Stored data entries:
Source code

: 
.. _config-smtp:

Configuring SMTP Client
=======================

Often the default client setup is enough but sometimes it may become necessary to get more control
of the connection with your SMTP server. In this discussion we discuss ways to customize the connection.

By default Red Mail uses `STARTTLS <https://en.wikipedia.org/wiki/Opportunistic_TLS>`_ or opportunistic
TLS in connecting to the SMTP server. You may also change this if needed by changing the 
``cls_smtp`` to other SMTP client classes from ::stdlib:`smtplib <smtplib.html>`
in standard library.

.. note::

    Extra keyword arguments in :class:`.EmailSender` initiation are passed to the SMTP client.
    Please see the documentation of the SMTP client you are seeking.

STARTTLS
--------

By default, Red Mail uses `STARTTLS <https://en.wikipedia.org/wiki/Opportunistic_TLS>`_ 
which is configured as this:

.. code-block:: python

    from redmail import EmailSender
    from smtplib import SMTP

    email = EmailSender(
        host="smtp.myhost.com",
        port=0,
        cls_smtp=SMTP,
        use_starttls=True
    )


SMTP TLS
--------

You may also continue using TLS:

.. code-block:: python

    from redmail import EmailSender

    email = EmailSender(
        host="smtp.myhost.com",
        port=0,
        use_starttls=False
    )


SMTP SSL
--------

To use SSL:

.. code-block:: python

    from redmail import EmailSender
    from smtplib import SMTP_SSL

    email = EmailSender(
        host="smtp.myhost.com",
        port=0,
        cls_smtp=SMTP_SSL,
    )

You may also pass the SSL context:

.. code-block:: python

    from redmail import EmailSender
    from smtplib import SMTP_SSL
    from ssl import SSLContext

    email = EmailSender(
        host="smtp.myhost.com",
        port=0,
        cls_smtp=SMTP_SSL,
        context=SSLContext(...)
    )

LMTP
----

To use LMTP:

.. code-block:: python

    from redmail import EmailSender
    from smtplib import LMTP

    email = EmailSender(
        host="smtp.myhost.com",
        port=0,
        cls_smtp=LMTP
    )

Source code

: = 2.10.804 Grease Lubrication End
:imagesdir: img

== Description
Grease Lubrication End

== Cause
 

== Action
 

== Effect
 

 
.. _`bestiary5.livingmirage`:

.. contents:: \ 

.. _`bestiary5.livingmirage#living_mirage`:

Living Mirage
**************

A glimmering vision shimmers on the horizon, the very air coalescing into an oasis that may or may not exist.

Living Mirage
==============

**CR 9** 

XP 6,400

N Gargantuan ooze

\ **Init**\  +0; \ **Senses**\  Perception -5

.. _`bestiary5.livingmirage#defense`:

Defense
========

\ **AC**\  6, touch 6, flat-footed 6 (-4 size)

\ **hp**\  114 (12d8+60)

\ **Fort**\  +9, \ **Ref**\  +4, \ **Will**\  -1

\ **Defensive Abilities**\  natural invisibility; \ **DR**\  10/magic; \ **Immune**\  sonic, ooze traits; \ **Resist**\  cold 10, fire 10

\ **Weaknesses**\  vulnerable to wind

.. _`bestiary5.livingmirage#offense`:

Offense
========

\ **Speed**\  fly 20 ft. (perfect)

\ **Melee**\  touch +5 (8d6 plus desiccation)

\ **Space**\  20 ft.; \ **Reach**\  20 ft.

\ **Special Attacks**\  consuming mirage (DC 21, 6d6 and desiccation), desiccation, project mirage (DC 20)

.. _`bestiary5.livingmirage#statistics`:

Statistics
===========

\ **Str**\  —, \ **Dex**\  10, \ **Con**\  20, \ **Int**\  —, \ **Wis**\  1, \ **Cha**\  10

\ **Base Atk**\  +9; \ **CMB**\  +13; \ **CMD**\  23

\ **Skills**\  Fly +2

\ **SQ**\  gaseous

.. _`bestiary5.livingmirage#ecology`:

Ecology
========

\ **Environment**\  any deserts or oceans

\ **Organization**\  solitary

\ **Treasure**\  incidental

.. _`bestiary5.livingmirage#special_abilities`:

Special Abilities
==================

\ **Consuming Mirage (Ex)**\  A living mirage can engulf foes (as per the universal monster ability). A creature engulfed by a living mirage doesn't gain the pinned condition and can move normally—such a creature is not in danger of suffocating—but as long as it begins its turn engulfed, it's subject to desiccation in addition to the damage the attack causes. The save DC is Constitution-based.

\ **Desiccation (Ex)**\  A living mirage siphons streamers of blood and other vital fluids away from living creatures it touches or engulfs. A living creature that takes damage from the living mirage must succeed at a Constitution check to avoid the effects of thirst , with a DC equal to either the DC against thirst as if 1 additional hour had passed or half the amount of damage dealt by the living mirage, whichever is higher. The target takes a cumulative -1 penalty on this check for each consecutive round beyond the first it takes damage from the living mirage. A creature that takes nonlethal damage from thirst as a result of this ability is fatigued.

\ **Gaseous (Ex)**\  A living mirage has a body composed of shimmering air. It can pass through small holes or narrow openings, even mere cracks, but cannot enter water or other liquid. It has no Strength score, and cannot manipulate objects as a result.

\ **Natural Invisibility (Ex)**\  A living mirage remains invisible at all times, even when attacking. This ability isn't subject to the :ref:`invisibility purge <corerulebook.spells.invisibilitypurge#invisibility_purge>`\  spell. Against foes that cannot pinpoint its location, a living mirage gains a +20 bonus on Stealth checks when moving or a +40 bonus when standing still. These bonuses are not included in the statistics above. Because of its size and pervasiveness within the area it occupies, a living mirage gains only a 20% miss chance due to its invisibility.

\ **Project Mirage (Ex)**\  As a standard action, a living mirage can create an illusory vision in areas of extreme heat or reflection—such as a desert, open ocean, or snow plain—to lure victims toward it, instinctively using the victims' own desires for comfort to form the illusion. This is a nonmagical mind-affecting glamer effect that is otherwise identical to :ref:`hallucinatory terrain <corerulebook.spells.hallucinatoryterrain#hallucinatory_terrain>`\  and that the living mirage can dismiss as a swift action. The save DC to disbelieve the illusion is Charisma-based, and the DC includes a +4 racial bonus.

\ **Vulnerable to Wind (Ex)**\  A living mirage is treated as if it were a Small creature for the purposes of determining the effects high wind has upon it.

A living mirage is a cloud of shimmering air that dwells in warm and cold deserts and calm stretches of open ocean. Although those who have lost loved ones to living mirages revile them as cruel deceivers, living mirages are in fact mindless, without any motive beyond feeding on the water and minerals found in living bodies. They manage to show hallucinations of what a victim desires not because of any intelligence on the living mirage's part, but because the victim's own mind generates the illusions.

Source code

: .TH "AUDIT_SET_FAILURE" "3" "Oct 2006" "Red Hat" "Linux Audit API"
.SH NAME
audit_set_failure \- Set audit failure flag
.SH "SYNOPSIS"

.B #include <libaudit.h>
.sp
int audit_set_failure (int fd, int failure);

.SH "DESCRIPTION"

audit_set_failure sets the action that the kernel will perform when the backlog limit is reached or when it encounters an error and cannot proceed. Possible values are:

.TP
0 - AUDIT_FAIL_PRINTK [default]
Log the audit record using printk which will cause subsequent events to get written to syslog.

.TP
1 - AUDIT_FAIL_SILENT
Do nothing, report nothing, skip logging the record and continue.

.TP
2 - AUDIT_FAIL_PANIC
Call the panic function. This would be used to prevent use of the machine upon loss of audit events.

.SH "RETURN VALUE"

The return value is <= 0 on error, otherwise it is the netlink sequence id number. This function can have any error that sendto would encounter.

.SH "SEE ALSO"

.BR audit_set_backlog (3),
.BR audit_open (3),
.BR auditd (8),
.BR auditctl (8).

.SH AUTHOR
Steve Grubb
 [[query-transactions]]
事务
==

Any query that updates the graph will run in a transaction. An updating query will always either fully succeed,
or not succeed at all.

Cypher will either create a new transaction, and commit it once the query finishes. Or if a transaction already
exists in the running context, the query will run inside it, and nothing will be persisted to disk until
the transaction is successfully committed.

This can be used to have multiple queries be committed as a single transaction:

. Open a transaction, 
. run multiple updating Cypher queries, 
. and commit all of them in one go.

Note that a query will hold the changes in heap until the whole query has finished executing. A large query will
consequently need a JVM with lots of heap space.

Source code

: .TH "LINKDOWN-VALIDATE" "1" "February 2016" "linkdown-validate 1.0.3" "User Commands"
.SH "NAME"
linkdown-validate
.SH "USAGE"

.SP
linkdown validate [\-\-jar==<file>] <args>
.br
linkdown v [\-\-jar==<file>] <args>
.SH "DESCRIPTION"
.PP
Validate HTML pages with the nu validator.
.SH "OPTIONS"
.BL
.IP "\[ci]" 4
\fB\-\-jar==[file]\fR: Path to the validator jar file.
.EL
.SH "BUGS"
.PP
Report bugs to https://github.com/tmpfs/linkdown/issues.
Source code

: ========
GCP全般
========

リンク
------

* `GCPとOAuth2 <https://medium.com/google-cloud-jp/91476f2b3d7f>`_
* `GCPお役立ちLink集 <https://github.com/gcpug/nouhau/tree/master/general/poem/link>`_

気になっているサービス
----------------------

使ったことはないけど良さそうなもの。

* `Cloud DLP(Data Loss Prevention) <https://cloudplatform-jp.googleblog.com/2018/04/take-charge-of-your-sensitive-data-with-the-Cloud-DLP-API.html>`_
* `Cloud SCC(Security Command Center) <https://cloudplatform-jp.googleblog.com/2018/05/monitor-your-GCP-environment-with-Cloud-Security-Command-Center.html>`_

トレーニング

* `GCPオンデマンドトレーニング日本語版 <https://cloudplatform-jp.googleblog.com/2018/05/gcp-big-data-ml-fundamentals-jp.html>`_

Description of the task: If a line of the records includes the string "heap", copy it out.

Your response:
Note that a query will hold the changes in heap until the whole query has finished executing. A large query will
consequently need a JVM with lots of heap space.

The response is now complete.